Dataset entries:

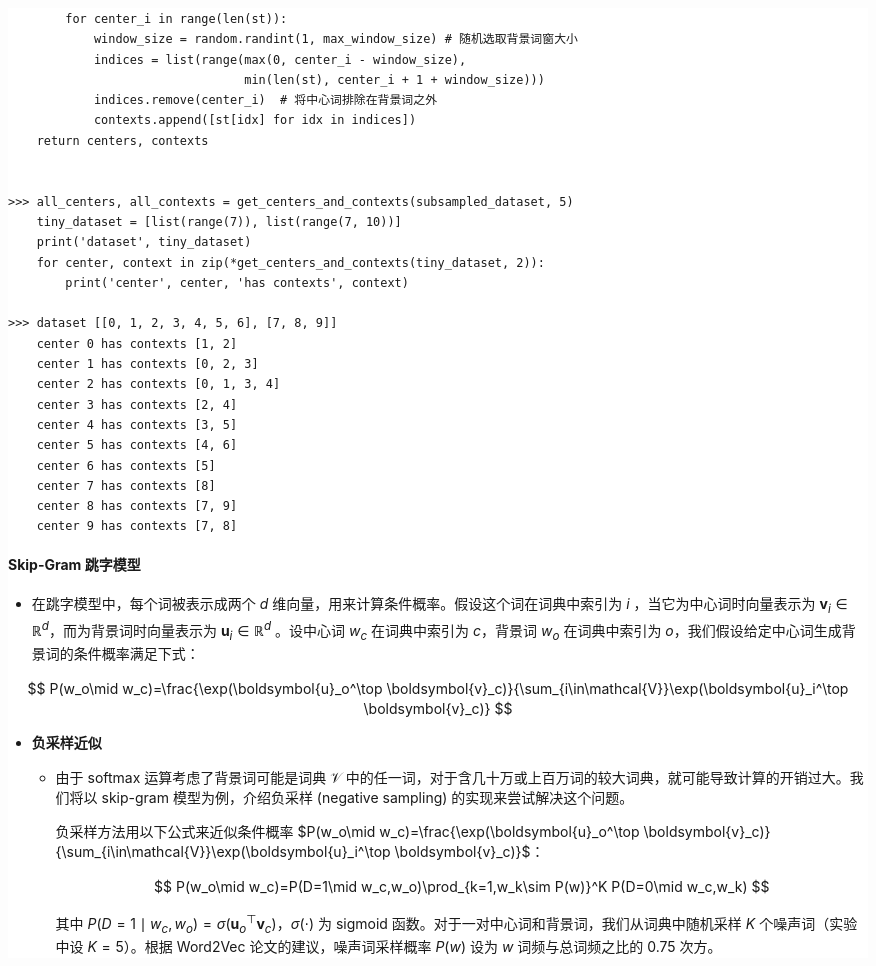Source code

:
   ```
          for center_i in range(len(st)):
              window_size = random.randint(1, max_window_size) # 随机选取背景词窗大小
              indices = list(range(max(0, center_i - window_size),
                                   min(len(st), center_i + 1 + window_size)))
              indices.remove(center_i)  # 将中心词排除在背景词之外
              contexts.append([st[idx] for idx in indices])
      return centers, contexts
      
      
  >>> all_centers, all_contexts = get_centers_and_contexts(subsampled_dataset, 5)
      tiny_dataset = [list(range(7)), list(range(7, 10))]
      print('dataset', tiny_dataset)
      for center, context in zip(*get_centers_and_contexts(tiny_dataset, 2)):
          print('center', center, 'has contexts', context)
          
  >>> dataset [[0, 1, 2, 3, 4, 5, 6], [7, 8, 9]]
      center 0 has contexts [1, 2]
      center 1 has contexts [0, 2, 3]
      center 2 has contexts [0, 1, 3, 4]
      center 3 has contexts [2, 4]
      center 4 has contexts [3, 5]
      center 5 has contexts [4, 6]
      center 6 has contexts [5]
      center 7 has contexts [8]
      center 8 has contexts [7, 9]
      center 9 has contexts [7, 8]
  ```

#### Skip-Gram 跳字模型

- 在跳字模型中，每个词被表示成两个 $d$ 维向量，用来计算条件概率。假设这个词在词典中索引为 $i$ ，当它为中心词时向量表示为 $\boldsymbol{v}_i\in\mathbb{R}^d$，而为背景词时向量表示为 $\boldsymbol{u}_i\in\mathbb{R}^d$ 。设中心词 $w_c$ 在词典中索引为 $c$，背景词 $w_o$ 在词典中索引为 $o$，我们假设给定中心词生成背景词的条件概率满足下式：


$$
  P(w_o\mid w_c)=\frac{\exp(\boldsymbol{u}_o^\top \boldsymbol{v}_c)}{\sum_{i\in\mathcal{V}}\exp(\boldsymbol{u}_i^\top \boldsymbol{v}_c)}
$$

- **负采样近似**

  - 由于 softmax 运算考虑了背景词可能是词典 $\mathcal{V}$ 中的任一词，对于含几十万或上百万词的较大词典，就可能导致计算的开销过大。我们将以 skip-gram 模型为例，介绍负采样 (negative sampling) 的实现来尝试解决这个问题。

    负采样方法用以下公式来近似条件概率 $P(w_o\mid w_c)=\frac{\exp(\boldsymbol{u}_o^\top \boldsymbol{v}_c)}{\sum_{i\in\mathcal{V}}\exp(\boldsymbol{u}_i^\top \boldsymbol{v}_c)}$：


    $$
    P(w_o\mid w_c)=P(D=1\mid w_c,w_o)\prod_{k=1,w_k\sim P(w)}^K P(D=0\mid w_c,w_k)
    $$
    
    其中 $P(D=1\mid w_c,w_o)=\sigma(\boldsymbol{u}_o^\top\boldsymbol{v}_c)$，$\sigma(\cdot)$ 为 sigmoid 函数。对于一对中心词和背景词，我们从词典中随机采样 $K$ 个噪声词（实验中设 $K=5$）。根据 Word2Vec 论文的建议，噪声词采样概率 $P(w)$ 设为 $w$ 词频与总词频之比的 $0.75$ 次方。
==
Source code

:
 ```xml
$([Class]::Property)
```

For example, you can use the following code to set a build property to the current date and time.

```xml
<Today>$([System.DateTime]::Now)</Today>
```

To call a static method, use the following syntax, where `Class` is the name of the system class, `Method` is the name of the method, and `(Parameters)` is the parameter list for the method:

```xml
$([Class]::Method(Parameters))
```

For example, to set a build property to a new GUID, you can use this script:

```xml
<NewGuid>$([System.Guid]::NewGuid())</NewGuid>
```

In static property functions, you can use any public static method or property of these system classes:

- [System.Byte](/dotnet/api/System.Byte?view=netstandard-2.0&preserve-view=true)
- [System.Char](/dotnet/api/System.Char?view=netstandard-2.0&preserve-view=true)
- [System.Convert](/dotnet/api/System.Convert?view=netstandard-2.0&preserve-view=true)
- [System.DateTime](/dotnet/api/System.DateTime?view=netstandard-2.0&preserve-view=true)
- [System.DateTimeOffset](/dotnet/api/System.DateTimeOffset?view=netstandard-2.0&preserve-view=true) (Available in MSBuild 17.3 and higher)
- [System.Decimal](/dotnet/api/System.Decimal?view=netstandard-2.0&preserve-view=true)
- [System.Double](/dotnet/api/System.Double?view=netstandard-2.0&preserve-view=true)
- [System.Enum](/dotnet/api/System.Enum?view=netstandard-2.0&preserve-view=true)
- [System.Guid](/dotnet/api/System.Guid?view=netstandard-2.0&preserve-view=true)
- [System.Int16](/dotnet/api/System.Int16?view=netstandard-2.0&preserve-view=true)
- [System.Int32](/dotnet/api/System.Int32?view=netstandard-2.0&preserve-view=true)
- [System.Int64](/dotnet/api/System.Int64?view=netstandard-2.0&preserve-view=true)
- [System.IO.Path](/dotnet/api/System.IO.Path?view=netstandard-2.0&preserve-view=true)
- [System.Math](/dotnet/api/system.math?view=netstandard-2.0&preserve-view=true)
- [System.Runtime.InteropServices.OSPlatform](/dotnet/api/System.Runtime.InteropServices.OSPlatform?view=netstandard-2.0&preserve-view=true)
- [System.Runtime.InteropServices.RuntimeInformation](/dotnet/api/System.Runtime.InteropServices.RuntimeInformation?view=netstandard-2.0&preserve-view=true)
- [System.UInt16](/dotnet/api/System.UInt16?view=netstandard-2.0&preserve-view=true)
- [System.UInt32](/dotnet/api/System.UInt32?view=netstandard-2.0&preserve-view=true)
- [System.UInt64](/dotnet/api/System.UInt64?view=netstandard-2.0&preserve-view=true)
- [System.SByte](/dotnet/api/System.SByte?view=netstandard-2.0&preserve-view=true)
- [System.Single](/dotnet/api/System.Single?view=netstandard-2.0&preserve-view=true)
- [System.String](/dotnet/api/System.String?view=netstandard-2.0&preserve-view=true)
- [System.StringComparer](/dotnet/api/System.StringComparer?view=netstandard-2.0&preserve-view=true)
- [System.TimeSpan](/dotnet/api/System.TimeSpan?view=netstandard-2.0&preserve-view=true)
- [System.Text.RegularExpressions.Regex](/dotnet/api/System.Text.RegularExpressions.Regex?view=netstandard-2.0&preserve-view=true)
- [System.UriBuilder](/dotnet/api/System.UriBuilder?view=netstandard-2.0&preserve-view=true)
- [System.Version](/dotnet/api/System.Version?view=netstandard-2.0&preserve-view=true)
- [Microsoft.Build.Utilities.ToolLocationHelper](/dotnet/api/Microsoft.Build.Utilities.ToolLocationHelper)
...
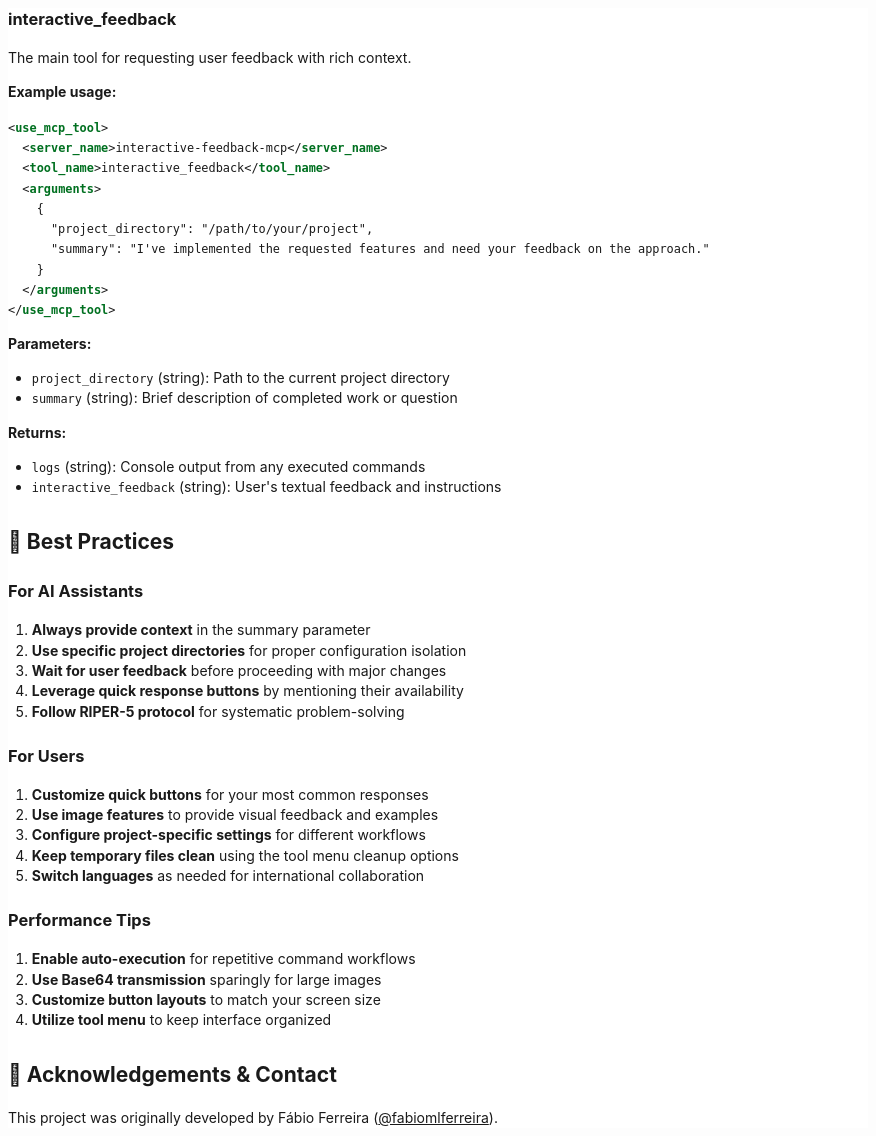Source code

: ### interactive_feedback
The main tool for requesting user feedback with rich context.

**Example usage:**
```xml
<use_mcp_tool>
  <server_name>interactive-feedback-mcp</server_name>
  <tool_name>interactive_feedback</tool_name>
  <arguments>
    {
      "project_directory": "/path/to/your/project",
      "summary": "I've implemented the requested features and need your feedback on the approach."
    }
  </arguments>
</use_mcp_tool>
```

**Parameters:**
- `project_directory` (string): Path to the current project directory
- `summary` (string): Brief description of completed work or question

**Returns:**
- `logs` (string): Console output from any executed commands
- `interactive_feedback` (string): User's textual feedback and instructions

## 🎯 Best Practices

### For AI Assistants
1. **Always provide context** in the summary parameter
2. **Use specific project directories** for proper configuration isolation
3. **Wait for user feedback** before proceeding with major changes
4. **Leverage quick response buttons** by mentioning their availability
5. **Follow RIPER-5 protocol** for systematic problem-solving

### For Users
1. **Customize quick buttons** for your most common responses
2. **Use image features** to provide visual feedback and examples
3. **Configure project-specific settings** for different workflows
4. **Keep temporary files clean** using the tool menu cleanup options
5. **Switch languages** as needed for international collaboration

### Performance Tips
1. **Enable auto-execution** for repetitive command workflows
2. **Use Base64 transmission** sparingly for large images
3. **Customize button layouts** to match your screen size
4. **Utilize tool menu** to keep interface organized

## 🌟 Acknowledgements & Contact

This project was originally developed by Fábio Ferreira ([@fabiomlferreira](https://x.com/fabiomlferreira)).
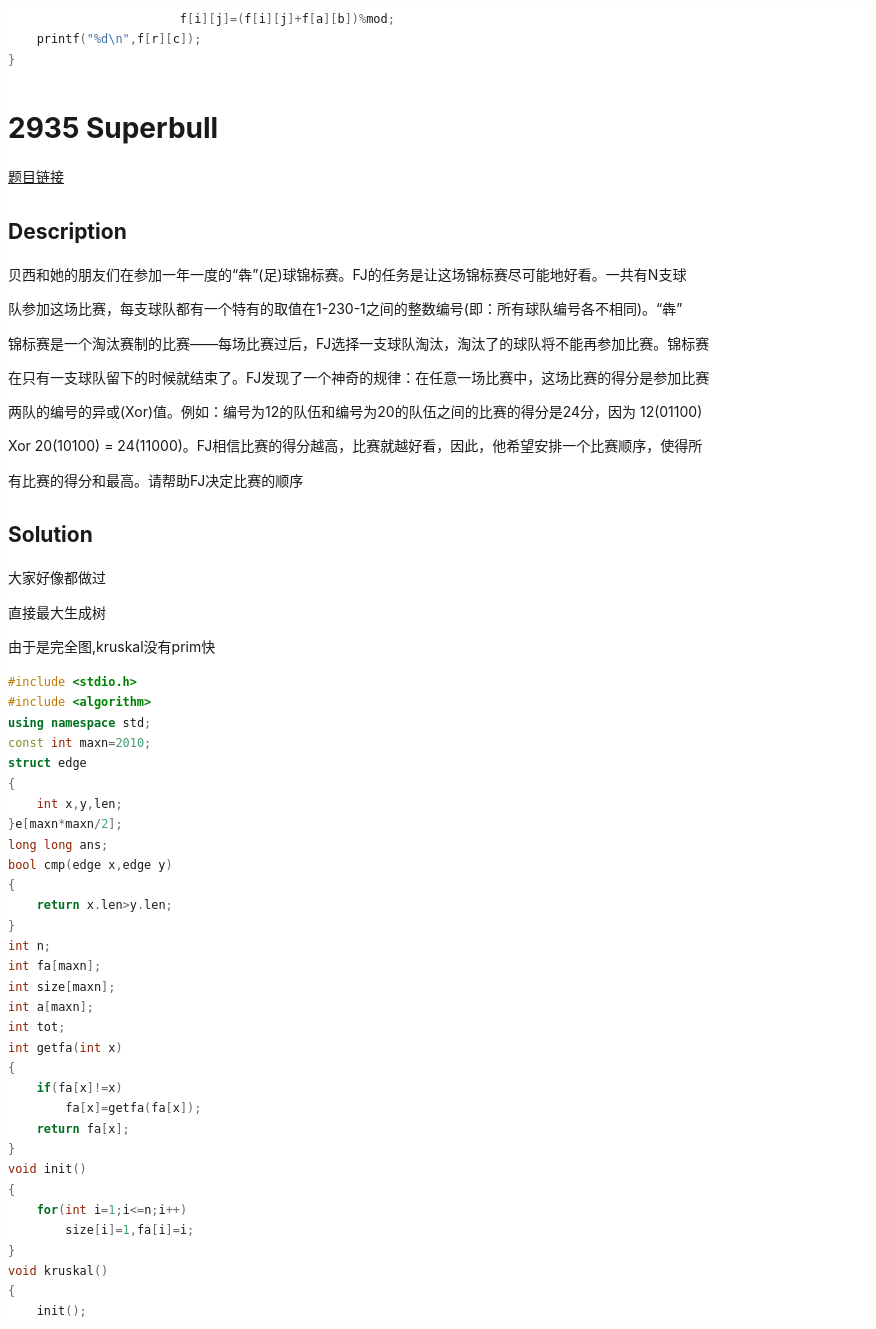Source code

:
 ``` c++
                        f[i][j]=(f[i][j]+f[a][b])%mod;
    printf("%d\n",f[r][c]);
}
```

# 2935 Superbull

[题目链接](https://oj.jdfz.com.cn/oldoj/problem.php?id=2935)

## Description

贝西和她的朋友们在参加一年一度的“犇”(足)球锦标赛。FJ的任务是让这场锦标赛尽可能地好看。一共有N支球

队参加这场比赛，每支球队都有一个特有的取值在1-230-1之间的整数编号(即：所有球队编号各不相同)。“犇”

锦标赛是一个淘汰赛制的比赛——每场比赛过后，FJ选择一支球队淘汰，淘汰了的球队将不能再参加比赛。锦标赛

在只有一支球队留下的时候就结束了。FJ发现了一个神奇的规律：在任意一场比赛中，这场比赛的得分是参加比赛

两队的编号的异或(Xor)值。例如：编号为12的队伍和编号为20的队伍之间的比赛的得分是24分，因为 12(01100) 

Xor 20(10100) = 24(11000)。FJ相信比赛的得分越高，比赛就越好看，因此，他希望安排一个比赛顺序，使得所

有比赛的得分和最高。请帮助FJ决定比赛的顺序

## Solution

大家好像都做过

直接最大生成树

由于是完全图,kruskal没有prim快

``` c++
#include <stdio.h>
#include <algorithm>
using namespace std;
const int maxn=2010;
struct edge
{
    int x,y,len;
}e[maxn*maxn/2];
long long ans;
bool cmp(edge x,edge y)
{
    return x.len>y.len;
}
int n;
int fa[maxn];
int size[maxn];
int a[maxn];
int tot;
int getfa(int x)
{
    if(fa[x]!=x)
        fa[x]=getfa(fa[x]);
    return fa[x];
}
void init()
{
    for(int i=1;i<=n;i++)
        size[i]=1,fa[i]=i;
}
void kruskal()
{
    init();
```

*ABOUT THIS TASK*: Wherever the word "with" appears in the data, return the whole line.

*RESPONSE TO THE EXERCISE*:
The main tool for requesting user feedback with rich context.
3. **Wait for user feedback** before proceeding with major changes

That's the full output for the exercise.